All participants had their anxiety and depression assessed by the Hospital Anxiety and Depression Scale [HADS] screening tool, and their fatigue assessed by the Würzburg Fatigue Inventory in Multiple Sclerosis [WEIMuS] scale. Higher HADS scores indicate greater anxiety, depression, or both, and higher WEIMuS scores indicate greater fatigue.

Participants completed the questionnaires, provided stool samples to test fecal calprotectin, and underwent cranial MRI equipped with a 20-channel multi-array head coil. The researchers analyzed differences in GMV between controls and patients as well as links between regional GMV changes, neuropsychiatric symptoms, and fecal calprotectin.

Patients With CD Versus Controls

• Differences between healthy controls and patients were significant in HADS anxiety and depression scores (P=0.004 and P<0.001, respectively).
• HADS anxiety and HADS depression screenings showed significant differences between healthy controls and the active CD group (P=0.002 and P<0.001, respectively) but not between healthy controls and the remitted CD group or between the remitted and active CD groups.
• WEIMuS total scores showed differences in fatigue between healthy controls and patients, healthy controls and remitted CD, and healthy controls and active CD (P<0.001, P=0.002, and P<0.001, respectively), but not between remitted CD and active CD.

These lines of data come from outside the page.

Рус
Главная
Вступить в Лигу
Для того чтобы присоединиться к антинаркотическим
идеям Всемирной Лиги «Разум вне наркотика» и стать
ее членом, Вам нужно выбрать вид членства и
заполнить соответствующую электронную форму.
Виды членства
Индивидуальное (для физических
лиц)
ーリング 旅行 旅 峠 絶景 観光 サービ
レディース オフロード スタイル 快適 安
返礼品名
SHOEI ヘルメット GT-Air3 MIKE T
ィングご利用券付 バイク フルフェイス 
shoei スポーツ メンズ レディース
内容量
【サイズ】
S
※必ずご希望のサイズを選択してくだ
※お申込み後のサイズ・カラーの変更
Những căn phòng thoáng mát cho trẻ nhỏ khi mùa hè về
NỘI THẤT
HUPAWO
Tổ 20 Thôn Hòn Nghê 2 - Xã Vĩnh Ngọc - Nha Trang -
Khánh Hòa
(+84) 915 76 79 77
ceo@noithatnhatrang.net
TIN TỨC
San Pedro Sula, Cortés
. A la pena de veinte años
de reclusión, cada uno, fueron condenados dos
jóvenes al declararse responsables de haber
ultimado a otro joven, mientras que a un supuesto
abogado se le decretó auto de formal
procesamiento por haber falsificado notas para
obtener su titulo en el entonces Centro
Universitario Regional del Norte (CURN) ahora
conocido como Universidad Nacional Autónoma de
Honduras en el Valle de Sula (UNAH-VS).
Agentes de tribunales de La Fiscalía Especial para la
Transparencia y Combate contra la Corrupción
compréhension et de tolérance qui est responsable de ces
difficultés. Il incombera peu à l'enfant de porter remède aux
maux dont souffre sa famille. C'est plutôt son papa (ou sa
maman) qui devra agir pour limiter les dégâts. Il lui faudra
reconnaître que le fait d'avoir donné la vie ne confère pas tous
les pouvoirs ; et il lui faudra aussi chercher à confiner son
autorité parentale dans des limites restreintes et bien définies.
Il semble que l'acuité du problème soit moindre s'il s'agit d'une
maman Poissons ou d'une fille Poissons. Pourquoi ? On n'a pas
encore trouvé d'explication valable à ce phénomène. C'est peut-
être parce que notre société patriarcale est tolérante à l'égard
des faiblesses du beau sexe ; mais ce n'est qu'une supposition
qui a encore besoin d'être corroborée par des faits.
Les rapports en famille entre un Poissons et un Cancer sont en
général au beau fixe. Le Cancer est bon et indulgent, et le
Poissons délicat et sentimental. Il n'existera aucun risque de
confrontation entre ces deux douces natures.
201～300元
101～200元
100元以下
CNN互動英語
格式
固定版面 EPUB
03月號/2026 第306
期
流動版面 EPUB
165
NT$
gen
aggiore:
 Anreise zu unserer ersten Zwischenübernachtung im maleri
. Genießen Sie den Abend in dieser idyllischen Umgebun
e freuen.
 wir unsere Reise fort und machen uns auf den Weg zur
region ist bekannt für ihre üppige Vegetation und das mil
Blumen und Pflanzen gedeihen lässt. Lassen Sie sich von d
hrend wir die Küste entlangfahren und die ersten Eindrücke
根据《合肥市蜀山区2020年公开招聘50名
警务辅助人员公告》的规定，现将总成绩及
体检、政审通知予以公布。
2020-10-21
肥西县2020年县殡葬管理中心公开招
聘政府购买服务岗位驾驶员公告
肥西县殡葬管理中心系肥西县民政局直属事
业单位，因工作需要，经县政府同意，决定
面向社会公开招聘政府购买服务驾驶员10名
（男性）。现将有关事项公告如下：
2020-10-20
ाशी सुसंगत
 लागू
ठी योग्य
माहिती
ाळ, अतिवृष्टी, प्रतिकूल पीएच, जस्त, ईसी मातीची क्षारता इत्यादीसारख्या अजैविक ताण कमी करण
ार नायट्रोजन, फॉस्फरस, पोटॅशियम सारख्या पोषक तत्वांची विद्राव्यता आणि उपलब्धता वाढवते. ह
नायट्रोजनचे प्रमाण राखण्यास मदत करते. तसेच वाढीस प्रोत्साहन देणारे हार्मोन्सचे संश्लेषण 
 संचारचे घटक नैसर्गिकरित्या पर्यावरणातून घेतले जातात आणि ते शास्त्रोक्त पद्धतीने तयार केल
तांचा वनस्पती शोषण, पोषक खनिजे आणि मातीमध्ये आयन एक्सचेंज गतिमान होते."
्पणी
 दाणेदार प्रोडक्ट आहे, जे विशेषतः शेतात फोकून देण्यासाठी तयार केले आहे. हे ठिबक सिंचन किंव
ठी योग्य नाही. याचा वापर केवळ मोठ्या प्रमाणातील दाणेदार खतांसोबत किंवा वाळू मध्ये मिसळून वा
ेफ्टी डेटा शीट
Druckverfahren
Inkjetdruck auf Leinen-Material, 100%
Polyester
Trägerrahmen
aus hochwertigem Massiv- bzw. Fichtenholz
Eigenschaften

• In patients, there were significant correlations between WEIMuS total score and GMV of the left precentral gyrus, right fusiform gyrus, and right lingual gyrus (rho=-0.32, -0.39, and -0.35, respectively). Subgroup analyses showed significant correlations between WEIMuS total score and GMV of the left precentral gyrus and right gyrus rectus (rho=-0.49 and -0.4, respectively) in remitted CD but not in active CD.
• On MRI, healthy controls showed greater GMV than patients in the left precentral gyrus and its medial segment, left cerebellum, right lingual gyrus, right cuneus, right fusiform gyrus, and gyrus rectus (P<0.001).

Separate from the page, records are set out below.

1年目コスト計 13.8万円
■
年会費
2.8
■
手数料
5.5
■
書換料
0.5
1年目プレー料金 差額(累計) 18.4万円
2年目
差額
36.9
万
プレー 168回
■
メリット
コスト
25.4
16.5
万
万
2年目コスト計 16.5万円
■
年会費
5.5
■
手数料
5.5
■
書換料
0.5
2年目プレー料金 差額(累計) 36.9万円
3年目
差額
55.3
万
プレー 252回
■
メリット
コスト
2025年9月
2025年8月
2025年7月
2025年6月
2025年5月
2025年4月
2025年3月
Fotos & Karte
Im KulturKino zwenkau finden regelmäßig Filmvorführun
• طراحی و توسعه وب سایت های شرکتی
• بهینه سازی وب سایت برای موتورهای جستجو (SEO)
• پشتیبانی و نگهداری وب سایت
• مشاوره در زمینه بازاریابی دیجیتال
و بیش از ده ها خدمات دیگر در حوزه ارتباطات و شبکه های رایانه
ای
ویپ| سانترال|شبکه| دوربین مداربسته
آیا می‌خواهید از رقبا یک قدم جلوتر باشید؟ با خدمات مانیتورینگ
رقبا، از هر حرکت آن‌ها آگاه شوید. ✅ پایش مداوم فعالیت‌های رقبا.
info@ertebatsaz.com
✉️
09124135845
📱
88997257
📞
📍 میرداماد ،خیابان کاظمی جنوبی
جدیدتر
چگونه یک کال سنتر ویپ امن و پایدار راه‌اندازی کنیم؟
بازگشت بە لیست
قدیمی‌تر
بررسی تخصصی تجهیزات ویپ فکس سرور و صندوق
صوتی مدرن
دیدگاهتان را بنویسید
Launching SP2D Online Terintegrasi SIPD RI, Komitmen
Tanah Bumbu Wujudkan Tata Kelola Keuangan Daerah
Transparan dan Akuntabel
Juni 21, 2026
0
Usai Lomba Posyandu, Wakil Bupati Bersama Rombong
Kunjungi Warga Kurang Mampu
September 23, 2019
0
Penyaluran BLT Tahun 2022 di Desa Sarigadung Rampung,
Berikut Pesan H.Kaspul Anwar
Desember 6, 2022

• Fecal calprotectin concentrations were significantly lower in remitted CD than in active CD (P<0.001)
• Most links between GMV and fecal calprotectin were negative and were located in the frontal, temporal, parietal, occipital, cerebellar, and subcortical areas (P<0.005).

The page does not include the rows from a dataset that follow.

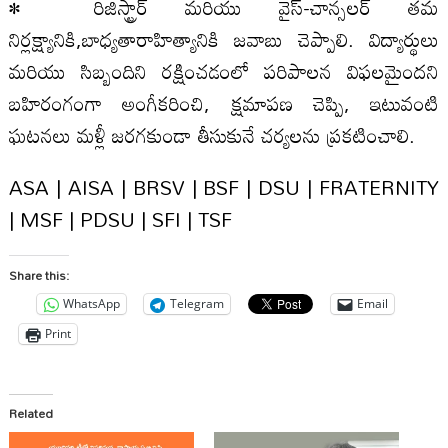
• రిజిస్ట్రార్ మరియు వైస్-చాన్సలర్ తమ
నిర్లక్ష్యానికి,బాధ్యతారాహిత్యానికి జవాబు చెప్పాలి. విద్యార్థులు
మరియు సిబ్బందిని రక్షించడంలో పరిపాలన విఫలమైందని
బహిరంగంగా అంగీకరించి, క్షమాపణ చెప్పి, ఇటువంటి
ఘటనలు మళ్లీ జరగకుండా తీసుకునే చర్యలను ప్రకటించాలి.
ASA | AISA | BRSV | BSF | DSU | FRATERNITY
| MSF | PDSU | SFI | TSF
Share this:
WhatsApp
Telegram
Email
Print
Related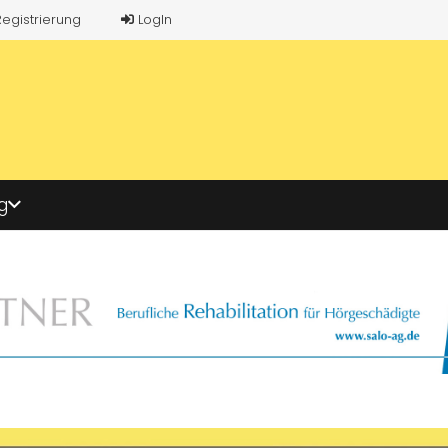
Registrierung
LogIn
g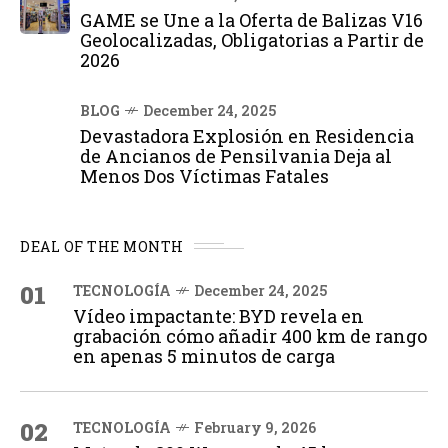
GAME se Une a la Oferta de Balizas V16
Geolocalizadas, Obligatorias a Partir de
2026
BLOG
December 24, 2025
Devastadora Explosión en Residencia
de Ancianos de Pensilvania Deja al
Menos Dos Víctimas Fatales
DEAL OF THE MONTH
01
TECNOLOGÍA
December 24, 2025
Vídeo impactante: BYD revela en
grabación cómo añadir 400 km de rango
en apenas 5 minutos de carga
02
TECNOLOGÍA
February 9, 2026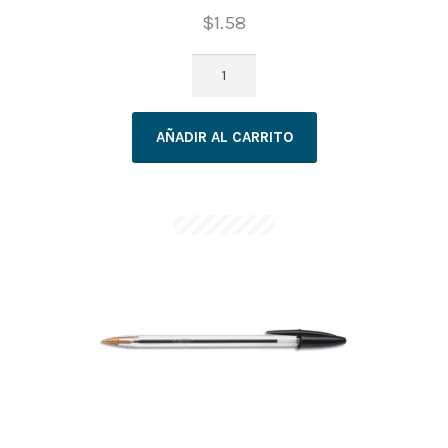
$
1.58
CORRECTOR
BIC
LIQUID
AÑADIR AL CARRITO
SHAKE
cantidad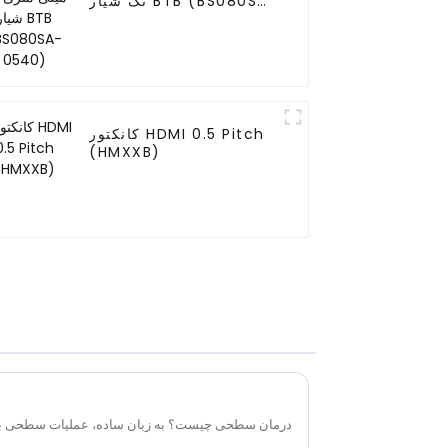
تک شیار BTB (BS080SA-
0540)
کانکتور HDMI 0.5 Pitch
(HMXXB)
درمان سطحی چیست؟ به زبان ساده، عملیات سطحی به 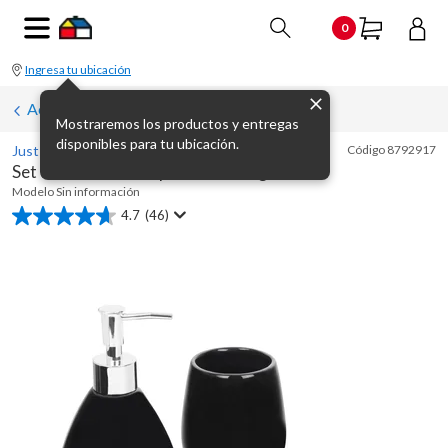
0
Ingresa tu ubicación
Accesorios de mesa para baño
Mostraremos los productos y entregas
disponibles para tu ubicación.
Just Home Collection
Código
8792917
Set de 3 accesorios para baño Negro
Modelo
Sin información
4.7
(46)
4.7
de
5
estrellas.
46
reseñas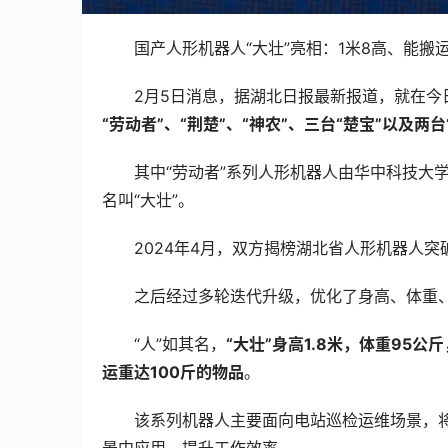
国产人形机器人“大壮”亮相：1米8高、能搬运
2月5日消息，据湖北日报最新报道，就在今
“劳动者”、“荆楚”、“神农”、三台“楚宝”以及两台
其中“劳动者”系列人形机器人由华中科技大
名叫“大壮”。
2024年4月，双方揭榜湖北省人形机器人
之后经过多轮迭代升级，优化了身高、体重
“人”如其名，
“大壮”身高1.8米，体重95
运重达100斤的物品
。
该系列机器人主要面向电站巡检运维场景，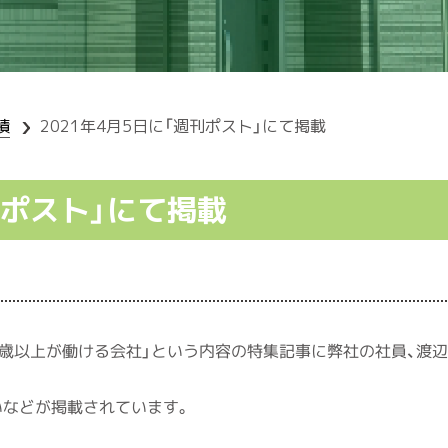
績
2021年4月5日に「週刊ポスト」にて掲載
刊ポスト」にて掲載
「70歳以上が働ける会社」という内容の特集記事に弊社の社員、渡
いなどが掲載されています。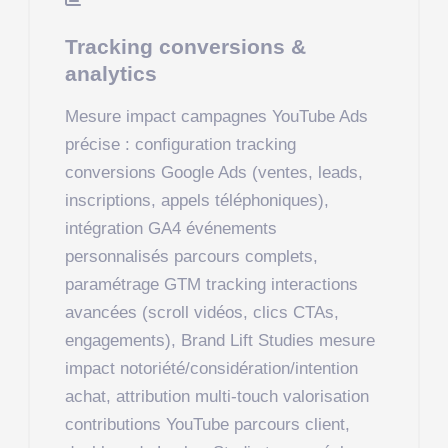
Tracking conversions &
analytics
Mesure impact campagnes YouTube Ads
précise : configuration tracking
conversions Google Ads (ventes, leads,
inscriptions, appels téléphoniques),
intégration GA4 événements
personnalisés parcours complets,
paramétrage GTM tracking interactions
avancées (scroll vidéos, clics CTAs,
engagements), Brand Lift Studies mesure
impact notoriété/considération/intention
achat, attribution multi-touch valorisation
contributions YouTube parcours client,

• Fecal calprotectin in remitted CD correlated significantly with the left precentral gyrus and the right cuneus (rho=0.41 and 0.40, respectively).

“Future studies of fatigue in IBD should address differences between active and remitted IBD, as different disease states may warrant different therapeutic approaches to target the symptom,” the authors recommend. “If a contribution of structural abnormalities in the precentral gyrus, which may also affect regional brain function, is confirmed in the pathogenesis of CD-related fatigue, noninvasive brain stimulation such as transcranial magnetic stimulation may represent a promising and novel therapeutic approach to target fatigue in IBD.”